Perhaps you are still living at home, working abroad or renting a top end London pad you could never afford to buy. You’re eager to enter the property market, but as a landlord rather than a homeowner.
You’re wondering how your mortgage application might be viewed. Will lenders dismiss you as too green behind the ears? Are you just too big a risk to play rentals with the big boys?
“Not necessarily,” says Dean Higham, business development manager, Ascot Mortgages, “but lenders are not going to make it easy for you. And you’re going to have to find a 25pc deposit as an absolute minimum.”
“Most lenders work on conservative principles and they expect a first time landlord to already be a homeowner. It’s the way of the world as far as they are concerned. First you buy your own home. Then you might start looking at a second rental property.”
There are lenders who are willing to consider offering buy-to-let products to first time buyers. But not many. A quick scan of the limited market brings up Clydesdale (minimum income £30,000), Virgin (minimum income £25,000) and Buckinghamshire. Of the three, Buckinghamshire is the only one that doesn’t specify a minimum income, but borrowers must stump up a whopping 40 percent deposit.
“It’s all about risk,” explains Higham. “With no track record of renting out properties – or even paying a mortgage – you present a considerably higher risk of defaulting.”

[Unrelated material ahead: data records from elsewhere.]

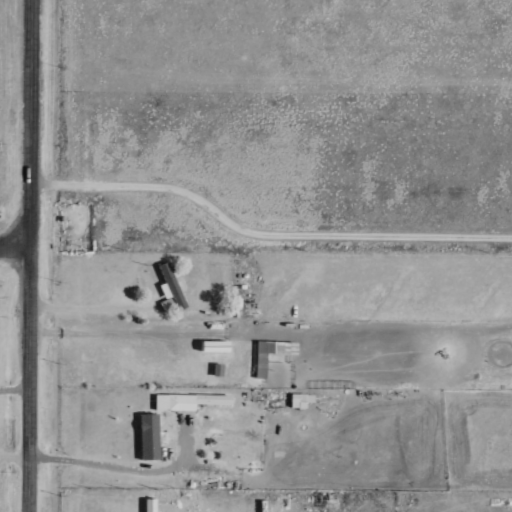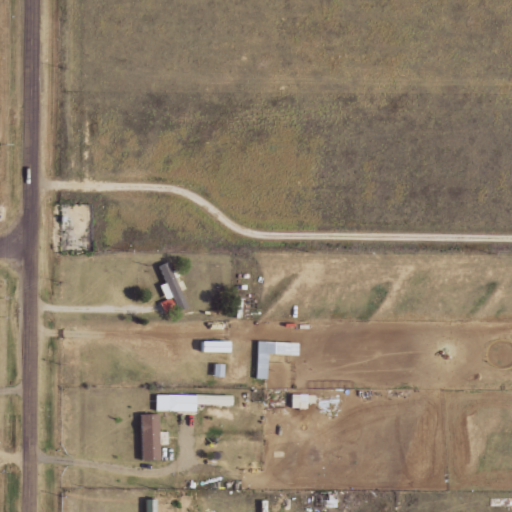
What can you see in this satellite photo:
road: (15, 243)
road: (30, 256)
building: (172, 291)
building: (272, 354)
building: (303, 400)
building: (184, 402)
building: (151, 437)
building: (150, 505)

And where there’s risk, you can be certain the borrower will pay a premium. Buy to let mortgages command higher fees and higher interest rates than residential mortgages. With a 25% deposit for a residential mortgage, you may expect to pay a rate of interest around 2-3%, and fees could be between £0-£999. A first time buyer for a buy to let with the same deposit would be looking at typical interest rates of 3.39-5.39% and fees anywhere between £999-£3,000.
As a first time buyer first time landlord (FTB FTL), you will be penalised even further. On top of having to pay higher fees and interest rates, you must also be prepared to answer more questions.

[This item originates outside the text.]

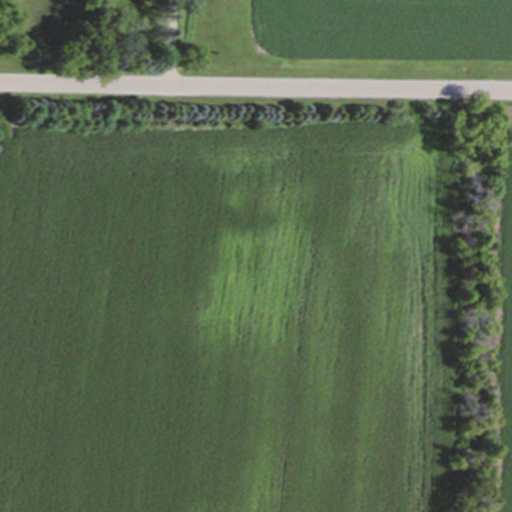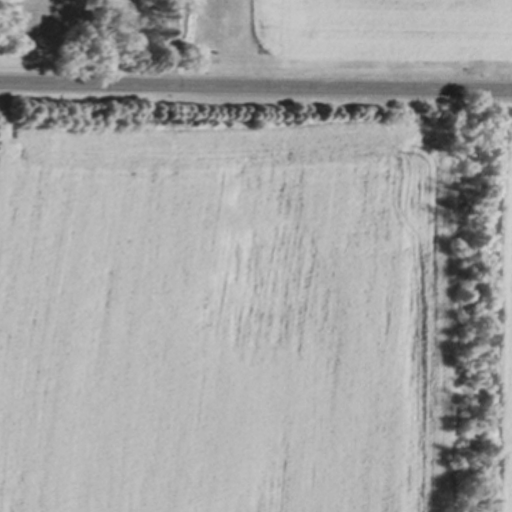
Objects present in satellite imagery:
crop: (384, 33)
road: (176, 40)
road: (255, 81)
crop: (255, 305)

Typically, an applicant for a homeowner mortgage would need to present proof of deposit plus a couple of months’ wage slips and bank statements. A FTB FTL may additionally be required to provide a reference from their own landlord, an address history going back further than the standard three years and up to six months’ back copies of bank statements and wage slips.
According to Higham, the good news is that the lender’s decision making process should be relatively straight forward if everything is in place.

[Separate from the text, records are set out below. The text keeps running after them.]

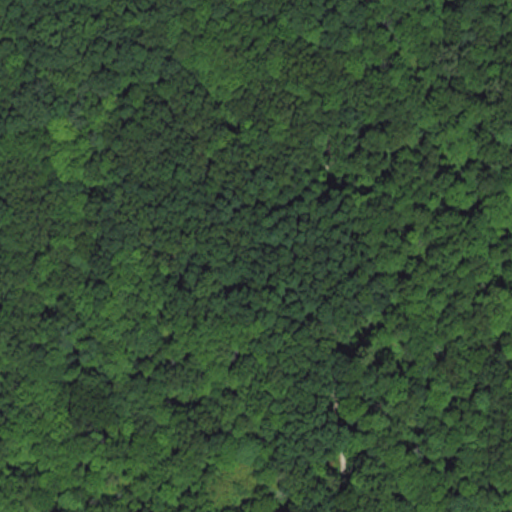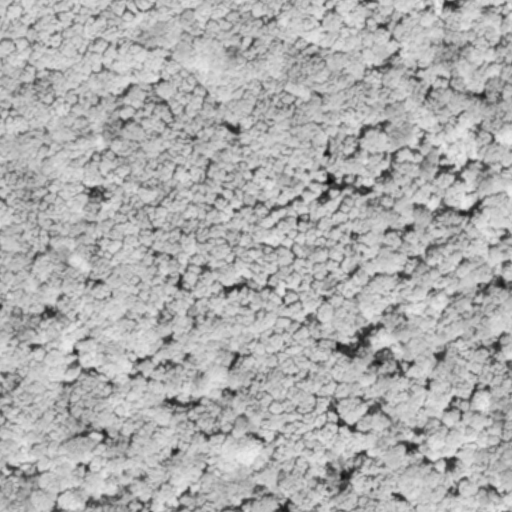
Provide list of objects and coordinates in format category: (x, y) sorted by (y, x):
road: (334, 255)
park: (256, 256)
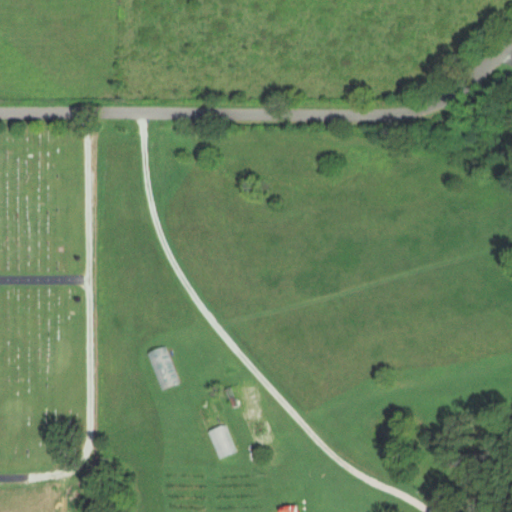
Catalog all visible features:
road: (505, 53)
road: (270, 113)
road: (44, 277)
park: (48, 300)
road: (88, 327)
road: (232, 345)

“It shouldn’t take a lender any longer to make a decision on a mortgage for a first time buyer landlord as long as they have all the paperwork they require.
“When there are delays, it tends to be because the borrower hasn’t been exactly straight about their history, for example, the mortgage company has uncovered an undisclosed CCJ, default or missed payment.”
And honesty is always the best policy for Higham, who would not recommend FTB FTLs from ever attempting to pull the wool over a lender’s eyes. He finds tales of first time landlords who bought their properties with a residential mortgage and then sneaked in tenants under the radar a worry.
“Lenders regularly check Rightmove, electoral rolls and letting agents’ sites to see if clients are renting out their properties without permission.
“As well as being in breach of your mortgage contract, insurance policies held by both you and your tenants may be invalidated,” he warns.
“The worst case scenario is the lender could terminate your mortgage agreement, demanding full and final payment of the mortgage. This would more than likely force you to sell your property, which is not the best start to your property empire”.